Spanish Property is the time right to buy

Chronic oversupply and a weak economy mean that Spanish vendors are offering some great incentives to buyers. Is now the time to strike when there is blood running in the streets?

Desperate times call for desperate measures, and for parts of the Spanish property market, despair is almost too weak a word. The past five years have heaped on misery after misery. The credit crunch unmasked catastrophic levels of overbuilding, and then the ongoing euro crisis has kept the Spanish economy under the thumb. Banks and estate agents are slashing prices, to help them offload the glut of unsold properties.
During the height of Spain’s property boom Britons flocked to the country’s coast. They bought holiday and retirement homes, and fulfilled long-held dreams of a place in the sun.

This constant demand inspired builders and developers to keep putting up more houses. A decade-long frenzy saw Spain’s construction industry fuel the nation’s economic boom, before its spectacular collapse when the bubble burst in 2007-08.

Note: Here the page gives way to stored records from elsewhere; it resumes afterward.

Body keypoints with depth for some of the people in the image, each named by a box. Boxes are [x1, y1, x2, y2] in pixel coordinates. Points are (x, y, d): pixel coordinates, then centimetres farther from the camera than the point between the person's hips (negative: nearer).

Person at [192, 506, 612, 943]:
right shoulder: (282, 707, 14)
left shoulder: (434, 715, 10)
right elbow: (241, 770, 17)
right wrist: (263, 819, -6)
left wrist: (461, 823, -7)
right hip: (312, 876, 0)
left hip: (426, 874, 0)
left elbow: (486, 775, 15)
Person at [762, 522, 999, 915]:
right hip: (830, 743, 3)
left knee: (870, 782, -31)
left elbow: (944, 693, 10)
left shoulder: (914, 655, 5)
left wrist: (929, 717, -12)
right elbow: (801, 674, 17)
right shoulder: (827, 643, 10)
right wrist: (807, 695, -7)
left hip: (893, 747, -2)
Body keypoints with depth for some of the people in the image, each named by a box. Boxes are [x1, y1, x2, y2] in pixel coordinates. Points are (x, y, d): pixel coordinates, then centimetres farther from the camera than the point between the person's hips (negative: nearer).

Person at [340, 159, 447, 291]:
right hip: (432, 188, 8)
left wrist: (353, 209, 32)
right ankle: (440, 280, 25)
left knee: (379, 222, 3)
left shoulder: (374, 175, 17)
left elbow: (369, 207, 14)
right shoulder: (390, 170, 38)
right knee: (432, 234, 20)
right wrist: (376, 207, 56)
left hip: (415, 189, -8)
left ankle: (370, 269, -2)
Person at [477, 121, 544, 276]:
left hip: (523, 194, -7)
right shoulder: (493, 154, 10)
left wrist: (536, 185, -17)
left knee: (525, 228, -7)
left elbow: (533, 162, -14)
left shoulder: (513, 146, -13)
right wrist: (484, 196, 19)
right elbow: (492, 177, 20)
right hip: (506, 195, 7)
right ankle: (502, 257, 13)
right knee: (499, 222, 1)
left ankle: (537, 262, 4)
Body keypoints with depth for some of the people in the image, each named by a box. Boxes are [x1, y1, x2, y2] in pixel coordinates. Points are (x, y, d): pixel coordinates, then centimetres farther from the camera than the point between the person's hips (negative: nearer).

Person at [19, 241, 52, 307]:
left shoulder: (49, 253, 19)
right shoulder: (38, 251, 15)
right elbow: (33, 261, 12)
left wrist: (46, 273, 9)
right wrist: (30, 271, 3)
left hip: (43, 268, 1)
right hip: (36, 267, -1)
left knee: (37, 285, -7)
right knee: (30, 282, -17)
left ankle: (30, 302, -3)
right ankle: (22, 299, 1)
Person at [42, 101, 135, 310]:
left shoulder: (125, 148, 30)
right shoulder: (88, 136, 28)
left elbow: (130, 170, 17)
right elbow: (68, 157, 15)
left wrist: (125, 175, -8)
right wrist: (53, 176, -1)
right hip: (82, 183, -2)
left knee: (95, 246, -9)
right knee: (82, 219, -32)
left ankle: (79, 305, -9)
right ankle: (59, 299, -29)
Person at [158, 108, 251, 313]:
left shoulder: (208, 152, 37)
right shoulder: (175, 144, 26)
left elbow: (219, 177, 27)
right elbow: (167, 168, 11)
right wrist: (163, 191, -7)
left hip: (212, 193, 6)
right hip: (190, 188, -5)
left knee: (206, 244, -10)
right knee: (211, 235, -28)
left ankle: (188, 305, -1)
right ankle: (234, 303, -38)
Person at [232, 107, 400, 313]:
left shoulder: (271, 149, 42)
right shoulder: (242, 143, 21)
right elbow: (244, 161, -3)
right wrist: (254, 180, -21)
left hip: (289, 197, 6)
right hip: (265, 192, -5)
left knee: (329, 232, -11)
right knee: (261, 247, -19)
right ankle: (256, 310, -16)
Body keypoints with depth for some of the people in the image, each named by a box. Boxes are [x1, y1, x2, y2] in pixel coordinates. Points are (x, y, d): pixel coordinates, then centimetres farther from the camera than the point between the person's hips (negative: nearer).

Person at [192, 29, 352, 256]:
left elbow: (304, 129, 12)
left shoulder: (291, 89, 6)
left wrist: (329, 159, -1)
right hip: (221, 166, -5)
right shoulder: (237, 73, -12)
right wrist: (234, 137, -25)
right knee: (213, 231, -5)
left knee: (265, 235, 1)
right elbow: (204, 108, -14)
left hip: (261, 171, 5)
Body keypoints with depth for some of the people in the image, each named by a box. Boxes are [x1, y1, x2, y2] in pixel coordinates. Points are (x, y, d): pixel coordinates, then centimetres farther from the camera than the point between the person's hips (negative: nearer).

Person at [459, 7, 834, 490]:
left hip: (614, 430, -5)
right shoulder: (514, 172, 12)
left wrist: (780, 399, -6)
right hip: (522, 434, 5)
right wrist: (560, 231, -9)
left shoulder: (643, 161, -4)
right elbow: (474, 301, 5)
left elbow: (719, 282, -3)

But now, with an estimated one million unsold new homes alone amid a weak domestic market, Spain’s authorities are keener than ever to promote it as the place to buy. A glance at any property website offering homes in Spain reveals the great bargains to be had.

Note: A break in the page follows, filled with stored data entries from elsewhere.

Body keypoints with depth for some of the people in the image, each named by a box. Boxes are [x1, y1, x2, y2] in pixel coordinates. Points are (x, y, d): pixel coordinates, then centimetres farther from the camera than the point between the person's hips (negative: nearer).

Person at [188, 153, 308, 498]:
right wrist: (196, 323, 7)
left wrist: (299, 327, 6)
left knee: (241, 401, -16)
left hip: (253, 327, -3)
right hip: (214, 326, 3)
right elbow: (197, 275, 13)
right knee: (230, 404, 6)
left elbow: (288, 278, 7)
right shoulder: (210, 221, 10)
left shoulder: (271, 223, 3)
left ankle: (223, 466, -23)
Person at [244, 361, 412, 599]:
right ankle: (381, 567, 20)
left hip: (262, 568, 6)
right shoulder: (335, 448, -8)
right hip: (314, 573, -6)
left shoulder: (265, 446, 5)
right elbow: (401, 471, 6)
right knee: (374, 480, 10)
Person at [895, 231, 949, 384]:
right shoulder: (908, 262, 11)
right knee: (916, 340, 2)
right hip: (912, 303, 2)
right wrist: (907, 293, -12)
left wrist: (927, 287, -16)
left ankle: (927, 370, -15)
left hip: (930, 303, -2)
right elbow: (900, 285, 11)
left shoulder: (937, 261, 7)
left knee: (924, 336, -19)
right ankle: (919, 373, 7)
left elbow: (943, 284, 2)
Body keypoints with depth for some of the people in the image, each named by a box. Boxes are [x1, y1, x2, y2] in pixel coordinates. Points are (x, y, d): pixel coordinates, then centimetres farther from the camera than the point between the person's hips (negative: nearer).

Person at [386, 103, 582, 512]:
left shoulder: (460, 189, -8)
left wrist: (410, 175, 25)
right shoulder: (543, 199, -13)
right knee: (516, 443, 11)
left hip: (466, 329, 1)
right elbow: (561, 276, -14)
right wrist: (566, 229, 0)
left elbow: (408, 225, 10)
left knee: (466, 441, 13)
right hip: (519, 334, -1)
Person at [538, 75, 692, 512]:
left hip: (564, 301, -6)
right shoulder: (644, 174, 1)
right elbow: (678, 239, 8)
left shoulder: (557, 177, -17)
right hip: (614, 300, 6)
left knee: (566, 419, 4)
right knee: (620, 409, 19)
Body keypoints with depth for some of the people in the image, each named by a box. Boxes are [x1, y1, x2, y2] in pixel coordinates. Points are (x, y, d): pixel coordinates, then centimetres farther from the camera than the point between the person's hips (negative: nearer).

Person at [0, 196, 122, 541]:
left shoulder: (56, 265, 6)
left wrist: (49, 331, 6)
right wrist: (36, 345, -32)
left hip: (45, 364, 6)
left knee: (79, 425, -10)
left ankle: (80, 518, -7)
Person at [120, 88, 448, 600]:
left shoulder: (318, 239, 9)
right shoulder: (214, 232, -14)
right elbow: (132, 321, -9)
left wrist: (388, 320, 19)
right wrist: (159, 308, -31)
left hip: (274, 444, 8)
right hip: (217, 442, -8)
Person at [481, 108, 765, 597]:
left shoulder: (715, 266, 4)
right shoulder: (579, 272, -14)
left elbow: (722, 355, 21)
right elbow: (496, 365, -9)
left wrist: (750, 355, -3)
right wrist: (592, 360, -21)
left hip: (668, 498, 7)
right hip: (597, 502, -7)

At the Desert Springs resort in the Almeria region of southern Spain, a brand new luxury colonial-style town house with two bedrooms set within landscaped gardens, near a championship golf course, is offered for €165,000 Euro less than 50 per cent of the original asking price.

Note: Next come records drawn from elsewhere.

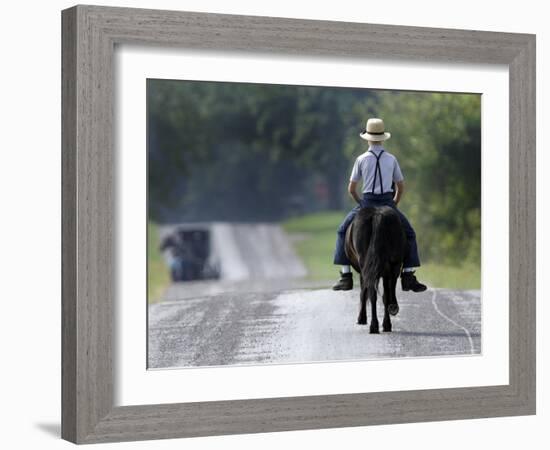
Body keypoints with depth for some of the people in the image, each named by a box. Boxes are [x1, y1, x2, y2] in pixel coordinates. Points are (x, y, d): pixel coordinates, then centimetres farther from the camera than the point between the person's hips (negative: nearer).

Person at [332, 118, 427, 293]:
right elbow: (401, 187, 11)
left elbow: (351, 189, 4)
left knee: (343, 232, 17)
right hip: (388, 203, 1)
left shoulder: (361, 159, 1)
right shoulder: (392, 159, 5)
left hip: (367, 202, -1)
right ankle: (408, 277, 7)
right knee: (409, 234, 18)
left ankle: (346, 276, 9)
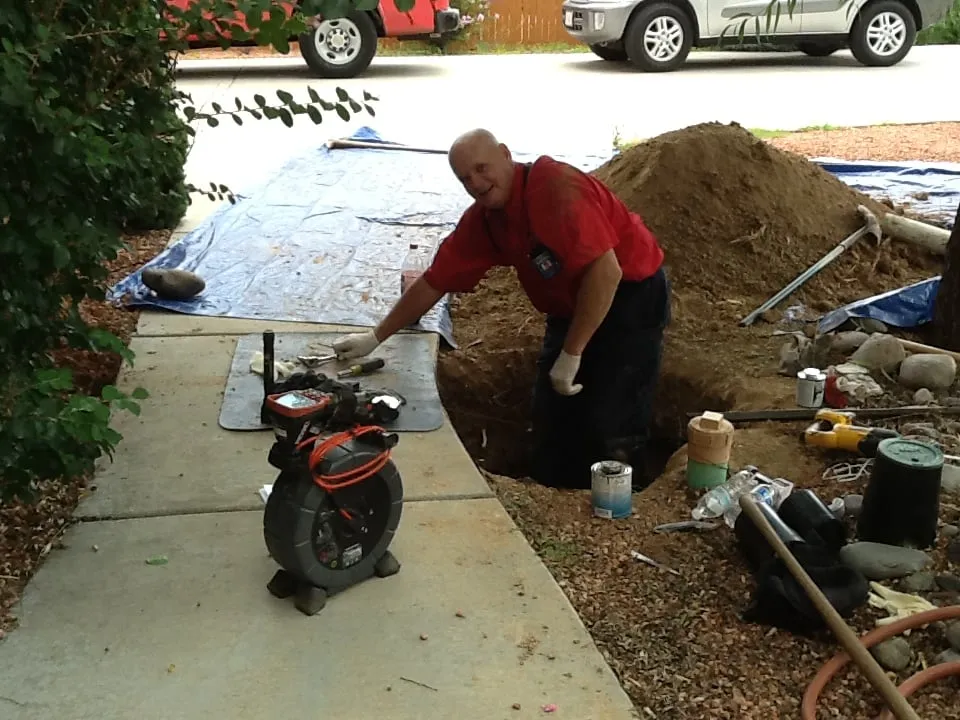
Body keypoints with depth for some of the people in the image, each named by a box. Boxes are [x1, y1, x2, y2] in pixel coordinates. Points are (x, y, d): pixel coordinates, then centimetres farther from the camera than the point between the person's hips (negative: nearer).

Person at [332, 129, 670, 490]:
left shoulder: (555, 187, -27)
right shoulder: (480, 221, -2)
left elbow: (606, 271, -32)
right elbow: (433, 282, 7)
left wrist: (571, 355, -26)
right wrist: (375, 337, 9)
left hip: (632, 296, -8)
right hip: (572, 308, 8)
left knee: (610, 429, -11)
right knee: (550, 417, 7)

Along the coast in the sought-after San Roque development, a stone’s throw from Gibraltar and Sotogrande on the Costa del Sol, a luxury apartment is offered for only €170,000 (Euro a massive discount of 85 per cent from the €933,913 asking price at its peak in 2008. Banking groups have been forced to write down losses. This has led to a slash in prices, as they attempt to claw back funds. Foreign buyers are finding it hard to resist bargain Spanish property.

Most foreign buyers of overseas property borrow against their home country home if they need to raise money, and then spend the cash abroad. But it is still possible to get a local mortgage in Spain and some banks are offering attractive deals with the sales. In most cases borrowers can borrow up to 70 per cent of the value of the property from 3.2 per cent. But experts say that it is the nature of the market itself that has made Spain a much safer place to buy than ever before. But above all, with the bargains to be had, it’s a buyers’ market. A buyer today is in a much better position than those who bought in the boom. Prices have dropped 50 per cent in some areas.

Olive groves, sunshine, hot tapas, cold wine: Spain’s charms will outlast this economic crisis, and many to come. These prices, on the other hand, may not.
“The way to make money is to buy when blood is running in the streets.” John D. Rockefeller.